Late last year, someone dubbed "Sexican" started following me on Instagram (NSFW) and liking my pictures. Populated by Photoshopped images of a topless Latina in cinematic situations (swimming with the Creature from the Black Lagoon, riding a dragon, seducing Mr. Spock aboard the Starship Enterprise), the unsurprisingly popular account (which boasts more than 20,000 followers) is the handiwork of Will Templin, a graphic artist and designer whose clients have included both the Democratic National Convention and Cornyation.
Templin's Sexican project picked up a different kind of steam when he met local artist Albert Alvarez through a mutual friend who noticed they were both "working on R-rated material" and suggested they join forces. After collaborating for four months, the duo published Sexican — a graphic novel filled with "232 pages of sensational stories of valor, stupidity and nudity." At times more X-rated than R-rated, the book opens with a photograph of a "smoking vagina" that Templin describes as "a modern interpretation of surrealist René Magritte — a shocking visual device that can act as a warning or an invitation, depending upon who the reader is." What follows is divided into 11 chapters inspired by both Templin's personal experiences and themes found in Alvarez's often haunting ink drawings. Announced by some of the chapter titles alone (Drugs, Why Sodomy Is Illegal, Hitler, etc.) Sexican is not for the easily offended. Bringing to mind a hybrid of an underground comic book and a filthy bathroom stall, Sexican's sick sense of humor rears its ugly head in Texcentric jabs like "Hitler's the newest Austin food truck experience" and "Dallas is where the Devil gets anal."
- Bryan Rindfuss
- Will Templin (left) and Albert Alvarez (right)
So the words throughout the book, is that mainly Will?
None of it's Albert's?
AA: A lot of it's just my art. I handed my drawings over to Will ... My art lends itself to statements.
Is there anything you don't agree with?
AA: Oh, Jesus. A lot of tearing up Austin and Dallas and stuff like that.
So, you really do dislike Dallas and Austin?

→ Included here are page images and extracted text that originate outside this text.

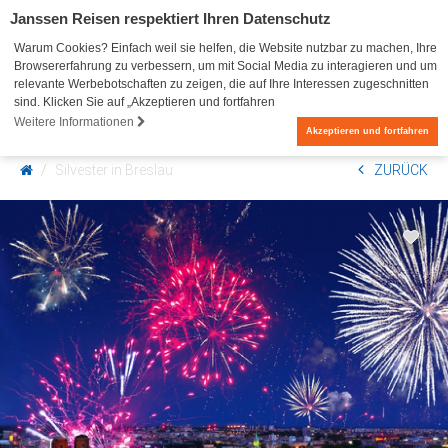
Janssen Reisen respektiert Ihren Datenschutz
Warum Cookies? Einfach weil sie helfen, die Website nutzbar zu machen, Ihre
Browsererfahrung zu verbessern, um mit Social Media zu interagieren und um
relevante Werbebotschaften zu zeigen, die auf Ihre Interessen zugeschnitten
sind. Klicken Sie auf „Akzeptieren und fortfahren
Weitere Informationen
0
Akzeptieren und fortfahren
Silvester in Breslau
ZURÜCK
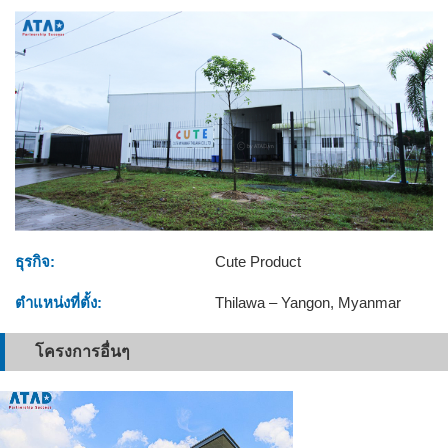
ธุรกิจ:
Cute Product
ตำแหน่งที่ตั้ง:
Thilawa – Yangon, Myanmar
โครงการอื่นๆ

WT: Part of it is that there's a general animosity towards Austin from San Antonio, but it's not very creative ... So I was like, "Let's up the ante." If you're really going to make fun of Austin, let's at least do it in a way which is creatively mean.
The "Fresh Ebola BBQ Sauce" comic seems to drive home the point that nothing is sacred in this book.
Has anyone been really pissed off by what you all have published?
WT: It's been weird. The reaction's been more positive from women than from men. We've sold more books to women.
War ... I clearly see a lot of that coming from your drawings, Albert. What's your fascination with war and combat?
AA: For me, what got me into it was just the way I do my art. It just feels like a barrage of constant pressure to stay alive and do something miraculous ... It just feels like life is a battle [or] a metaphor for battle.
Do you watch a lot of news?
AA: I like paying attention to the local crimes that are happening ... I'm more worried about my own surroundings than something that's happening in another place in the world.
What about the typos? Do you need a copy editor?
WT: I do need a copy editor ... Most of the people I know who ... are good writers think that what I'm working on is creatively insane.
Do you know anyone other than the two of you who has read the entire thing?
WT: It's sort of designed for using the restroom — one chapter at a time.
So you want people to keep it in their bathrooms.
WT: It's a dirty book. It's not like there's an overarching narrative of redemption. I just wanted to interject some things so people can go through and see how brilliant Albert's work is. Literally every inch is just covered in detail. And it's things you've never seen before. Which to me, that's what art should be.
How would you describe this book to someone who has not seen it?
AA: Kind of like a graphic novel-looking thing. You know, it's got art surrounded by graphics and attention-grabbing topics. Reader beware. Will said a lot of that stuff. There's like one quote of me in there and I don't even think I said that.
What is it?
AA: "I like to paint steer, oxen and the occasional nude. To me, art is about the objectification of beauty." Something like that.
WT: You did say that. It was at like one in the morning.
How about you (Will)?
WT: It's San Antonio. That's the only way I can describe it. I was basically just trying to show ... through a creative way ... San Antonio — all of it. It's got The Alamo, the part of town that everybody wants to go to and the best artist from that side of the town.
How would you respond to someone who interprets parts of the Sexican project as misogynist or objectifying women?
AA: If people want to come off labeling my pictures and me personally as a misogynist or what have you, they're having a shortsighted interpretation of my pictures ... Sexican is an explosion with collateral damage, friendly fire. It's not a sentimental homage to Rembrandt, it's year 2015 X-rated entertainment.
WT: Most of the stories are cautionary tales of how men somehow think they are superior to women, but in the end this false belief gets the best of each protagonist, and turns them into a punch line. When I started this project with Albert, the last thing I wanted to do was glamorize doing drugs and prostitutes. However, those elements are in the book, because it is part of living on the South Side ... Sexican is an attempt to define where the modern line of decency exists in San Antonio in 2015.